One of the consistent defining experiences across the broadest possible range of human circumstance is the enjoyment of, passion for and desire for an increase in fucking.

People fuck for the basest and most noble of reasons, and love and lust are so intertwined in our minds that separating them is considered an act of high moral and intellectual virtue – something that requires unusual levels of cerebral run-time. The asexual and sexually weird aside, generally speaking people tend to want to fuck people they love, and tend to develop feelings of love for people they repeatedly fuck.

The same is true of sex toys.

The same is already true of fuckbots, and will continue to become more so over time.

Shifts in social constructs

Robin Hanson in his outstandingly provocative and excellent book, The Age of Em, highlights some of the potential societal shifts that will inevitably arise from having agents acting in our economies whose attentions are splittable, not limited to human metabolic rates of consideration and action, and who we will hopefully ascribe some level of moral agency.

Traditional social constructs have, in many if not all ways, been delineated by scarce resources – time, attention, wisdom, calories, hydrocarbons, etc.

Gender roles are certainly going to be increasingly interesting – the Gibsonian trap – and to a greater or lesser extent, re-negotiated as part of the flow-on effects from increasingly erotically charged social environments.

Kim Stanley Robinson most effectively explores the idea of marriage contracts with an acknowledgment of fulfillingly-ended relationships, notably (spoilers!) in the closing passages of 2312.

What else will longevity do to us and our basically-insatiable horniness? If the actual evidence is to be believed, then there should be no real diminishing of sexual desires in an ageing population, particularly if that population is ageing well.

Further consider Steinmetz’s treatment of enhanced physical eroticism in his short works. An explosion of sexual enhancement unlike those since the invention of the vibrator and the synthesisation of cocaine is likely to happen. Given the depths of weirdness mathematically predictably contained within our collective futures, it’ll be surprising indeed if we’re all going about things the same old fleshbag-to-fleshbag ways in thirty years’ time or fewer.

This is neither the time nor the space to delve into the ethics of fuckbots – something that is frankly a little tedious of a distraction, not because of its moral importance, but because horny people will do whatever possible things they can with whatever they can stimulate themselves with. Given that the entire gamut of Human sexual interaction also includes, consensual or not, sex with other species, it can be safely assumed that Humans will fuck whatever robots, semi-robots, unincorporated entities, semi-sentient blood-and-drug-sharing-hookay-bots, or whatever other monstrous entities await us in our consensually tentacular sexual futures.

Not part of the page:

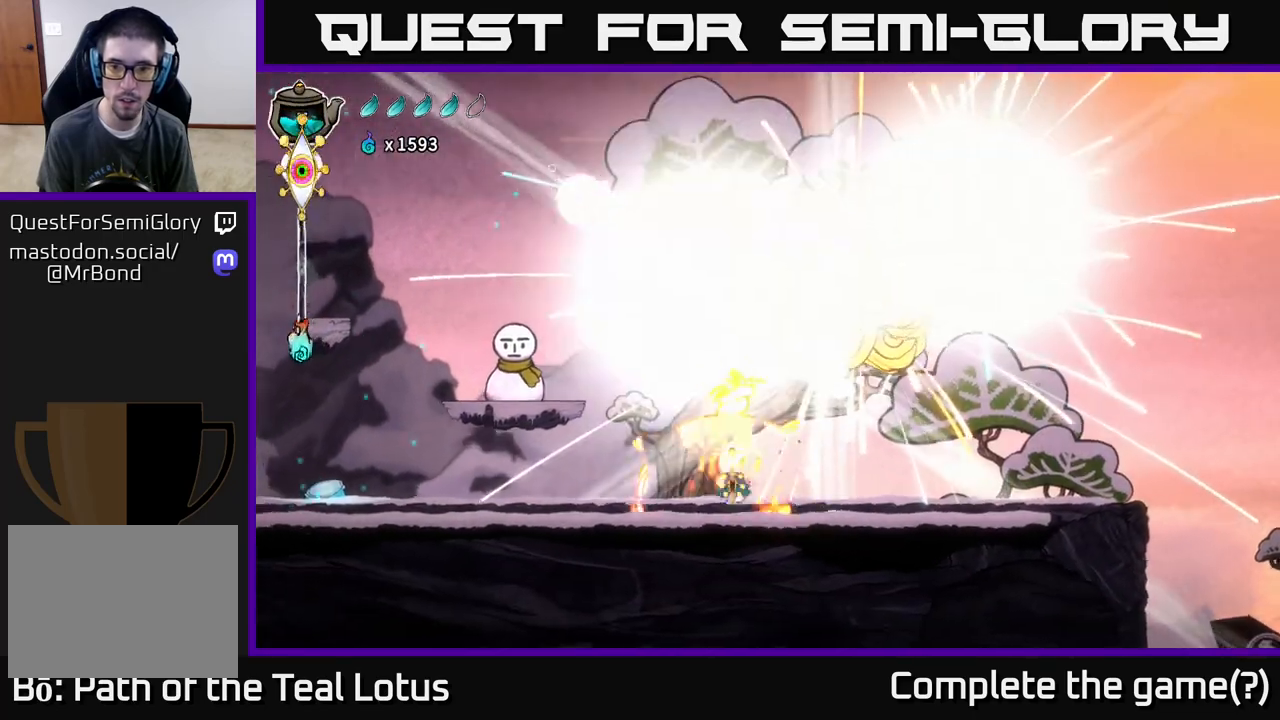
{"buttons": [], "left_stick": "center", "right_stick": "center", "events": [[133, "left_stick", "right"], [267, "left_stick", "center"]]}
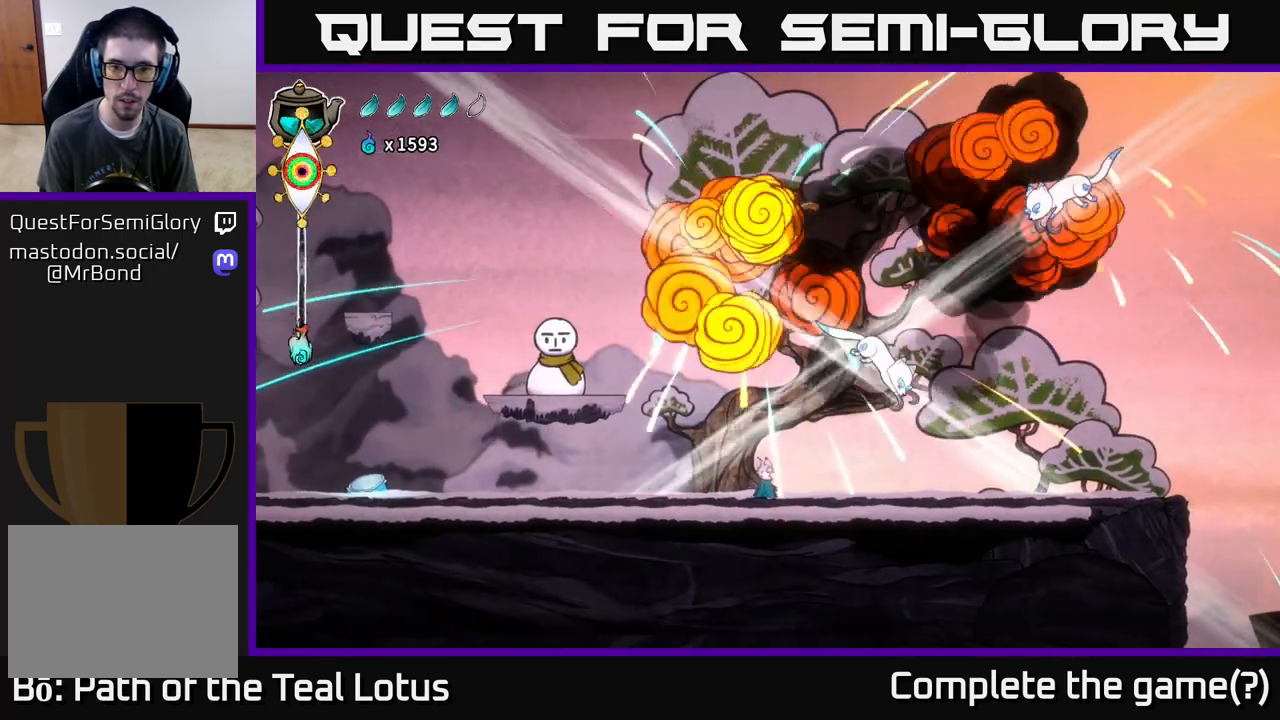
{"buttons": ["A"], "left_stick": "center", "right_stick": "center", "events": [[50, "A", "down"], [83, "left_stick", "right"], [133, "X", "down"], [200, "A", "up"], [250, "left_stick", "left"], [267, "X", "up"], [417, "A", "down"], [483, "left_stick", "center"]]}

The existence of empathy-altering drugs and hormones – particularly the MD families, oxytocin and other blood-brain barrier shifting nootropics – is memetically aligned with contemporary, neodymium-balls-to-the-wall Let’s Go Try This Shit Transhumanism. The Venn diagrams overlapping people who consciously fiddle with the settings of their consciousness – Bayesian inference down (or is it up?)  and those who are willing to see their bodies as clay that is morally theirs to mold is quite large. And those on the outside edges can often empathise or recognise the urges to do so in others, even if it is outside their particular ambit.

There will inevitably be people engaging in abusive relationships with non-human actors, regardless of the level of sentience/moral equivalence/value-recognition granted at large by society.

Defining relationships is also about to get a lot messier. There may evolve a continuum of accepted degrees of ‘realness’ –

  • Your Virtual Friend is not real,
  • Your Virtual Friend is semi-real,
  • Your Virtual Friend is embodied, but semi-real,
  • Your Virtual Friend is embodied and real,
  • Your Virtual Friends’ state of embodiment is irrelevant.

Care and Feeding

The end state of the Tamagotchis does not bode well for early generation Fuckbots.

One thing that they have going for them, though, is the same impulse that causes many of us to hold onto technologies embedded in objects of affection long past the point a strictly rational agent would have disposed of them. I think in these instances of laptops, vacuum cleaners, cars, wetsuits, lawn mowers, antique china sets and warranties for media playing devices. Where on the emotional attachment scale these more personified and embodied sexual partners will fall is as yet unclear.